Новые регионы России, кстати, очень подходят для таких инициатив, там отличный климат, плодородные почвы. Многие переезжают на юг страны с северов и сталкиваются с проблемами на рынке труда, перенаселением, а могли бы работать в отечественной промышленности (а сельское хозяйство – это её отрасль) во вновь построенных городах и новых экономических кластерах.
В целом сельское хозяйство в его растениеводческой части живёт и будет жить хорошо при грамотном внутрихозяйственном управлении. Не будет продаваться пшеница – будем искать новые рынки, сеять другие культуры, вкладываться в переработку. Будем держать нос по ветру, не жалеть средств на привлечение молодёжи на село, снижать себестоимость килограмма пшеницы и искать кооперации с инновационными переработчиками. А может быть, и сами рискнём стать переработчиками.

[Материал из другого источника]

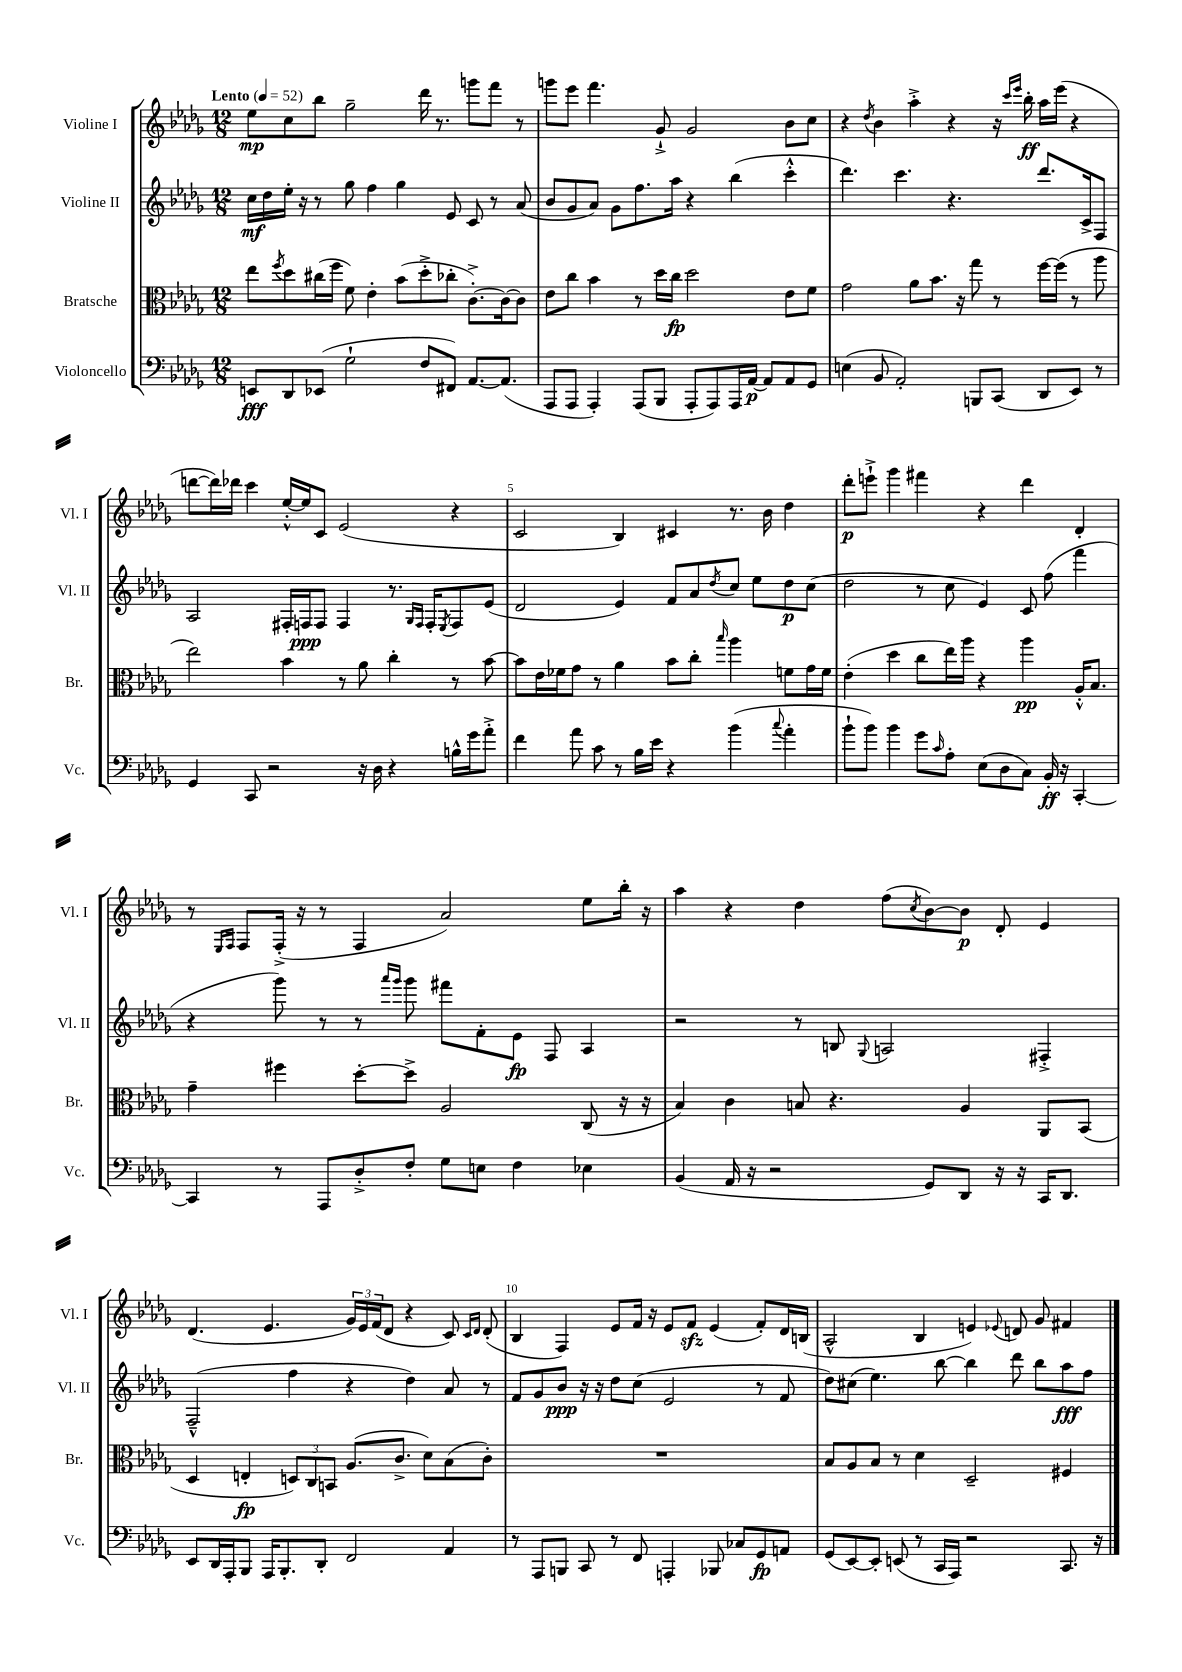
<<
\new StaffGroup <<
\new Staff = "s0" \with { instrumentName = "Violine I" shortInstrumentName = "Vl. I" } {
    \clef treble \key des \major \numericTimeSignature \time 12/8 \tempo "Lento" 4 = 52
    ees''8\mp c''8 bes''8 ges''2-- des'''16 r8. g'''8 f'''8 r8 |
    g'''8 ees'''8 f'''4. ges'8-!-> ges'2 bes'8 c''8 |
    r4 \acciaccatura { des''8 } bes'4 aes''4-.-> r4 r16 \grace { c'''16 ees'''16 } bes''16-.\ff aes''16 ees'''16( r4 |
    d'''8~ d'''16) des'''16 c'''4 ees''16~-.-^ ees''16 c'8 ees'2( r4 |
    c'2 bes4) cis'4 r8. bes'16 des''4 |
    des'''8-.\p e'''8-!-> ges'''4 fis'''4 r4 des'''4 des'4-. |
    r8 \grace { ees16 f16 } f8 f16-.->( r16 r8 f4 aes'2) ees''8 bes''16-. r16 |
    aes''4 r4 des''4 f''8( \acciaccatura { c''8 } bes'8~) bes'8\p des'8-. ees'4 |
    des'4.( ees'4. \tuplet 3/2 { ges'16) ees'16 f'16( } des'8 r4 c'8) \grace { c'16 des'16 } des'8-.( |
    bes4 f4) ees'8 f'16 r16 ees'8 f'8\sfz ees'4( f'8-.) des'16 b16( |
    aes2-^ bes4 e'4) \appoggiatura { ees'8 } d'8 ges'8 fis'4 \bar "|." |
}
\new Staff = "s1" \with { instrumentName = "Violine II" shortInstrumentName = "Vl. II" } {
    \clef treble \key des \major \numericTimeSignature \time 12/8
    c''16\mf des''16 ees''16-. r16 r8 ges''8 f''4 ges''4 ees'8 c'8 r8 aes'8( |
    bes'8 ges'8 aes'8) ges'8 f''8. aes''16 r4 bes''4( c'''4-.-^ |
    des'''4.) c'''4. r4. des'''8. c'16-> f8 |
    aes2 fis16-. f16\ppp f8 f4 r8. \grace { ges16 f16 } f16-. \acciaccatura { ees8 } f8 ees'8( |
    des'2 ees'4) f'8 aes'8 \acciaccatura { des''8 } c''8 ees''8 des''8\p c''8( |
    des''2 r8 c''8 ees'4) c'8 f''8( f'''4 |
    r4 ges'''8) r8 r8 \grace { aes'''16 ges'''16 } ges'''8 fis'''8 f'8-. ees'8\fp f8 aes4 |
    r2 r8 b8 \appoggiatura { ges8 } a2 fis4-.-> |
    f2---^( f''4 r4 des''4) aes'8 r8 |
    f'8 ges'8 bes'8\ppp r16 r16 des''8 c''8( ees'2 r8 f'8 |
    des''8) cis''8( ees''4.) bes''8~ bes''4 des'''8 bes''8 aes''8\fff f''8 \bar "|." |
}
\new Staff = "s2" \with { instrumentName = "Bratsche" shortInstrumentName = "Br." } {
    \clef alto \key des \major \numericTimeSignature \time 12/8
    ees''8 \acciaccatura { f''8 } des''8 cis''16( f''16 f'8) ees'4-. bes'8( des''8-.-> ces''8-. c'8.~-.->) c'16~ c'8 |
    ees'8 c''8 bes'4 r8 des''16 c''16\fp des''2 ees'8 f'8 |
    ges'2 aes'8 bes'8. r16 ges''8 r8 f''16~ f''16( r8 aes''8 |
    ees''2) bes'4 r8 aes'8 c''4-. r8 bes'8~ |
    bes'8 ees'16 fes'16 ges'8 r8 aes'4 bes'8 c''8-. \grace { bes''16 } aes''4 f'8 ges'16 f'16 |
    ees'4-.( des''4 c''8 ees''16) aes''16 r4 aes''4\pp aes16-.-^ bes8. |
    ges'4-- fis''4 des''8~-. des''8-> aes2 c8( r16 r16 |
    bes4) c'4 b8 r4. aes4 aes,8 bes,8( |
    des4 e4-.\fp \tuplet 3/2 { d8) c8 b,8 } aes8.( c'8.-> des'8) bes8( c'8-.) |
    R1. |
    bes8 aes8 bes8 r8 des'4 des2-- fis4 \bar "|." |
}
\new Staff = "s3" \with { instrumentName = "Violoncello" shortInstrumentName = "Vc." } {
    \clef bass \key des \major \numericTimeSignature \time 12/8
    e,8\fff des,8 ees,8( ges2-! f8 fis,8) aes,8.~ aes,8.( |
    aes,,8 aes,,8 aes,,4-.) aes,,8( bes,,8 aes,,8-. aes,,8) aes,,16 aes,16~\p aes,8 aes,8 ges,8 |
    e4( bes,8 aes,2-.) b,,8 c,8( des,8 ees,8) r8 |
    ges,4 c,8 r2 r16 des16 r4 b16-^ ges'16 aes'8-.-> |
    f'4 aes'8 c'8 r8 bes16 ees'16 r4 bes'4( \appoggiatura { c''8 } aes'4-. |
    bes'8-! bes'8) bes'4 ges'8 \grace { c'16 } aes8-. ees8( des8 c8) bes,16-.\ff r16 c,4~-. |
    c,4 r8 aes,,8 des8-.-> f8-. ges8 e8 f4 ees4 |
    bes,4( aes,16 r16 r2 ges,8) des,8 r16 r16 c,16 des,8. |
    ees,8 des,16 aes,,16-. bes,,8 aes,,16 bes,,8.-. des,8-. f,2 aes,4 |
    r8 aes,,8 b,,8 c,8 r8 f,8 a,,4-. bes,,8 ces8 ges,8\fp a,8 |
    ges,8( ees,8~) ees,8-. e,8( r8 c,16 aes,,16) r2 c,8. r16 \bar "|." |
}
>>
>>
\layout { \context { \Score \override BarNumber.break-visibility = ##(#f #t #t) barNumberVisibility = #(every-nth-bar-number-visible 5) } }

Григорий Стасевич, руководитель хозяйства, пос. Степной Курган Ростовской области
В ТЕМУ
Урожай кукурузы в России может достичь высоких значений. В этом сезоне в стране уже собрали рекордные объёмы: 15,8 млн тонн, что на 4% превзошло показатели предыдущего сезона. Россия войдёт в топ-10 стран мира по объёму производства кукурузы и опередит Канаду.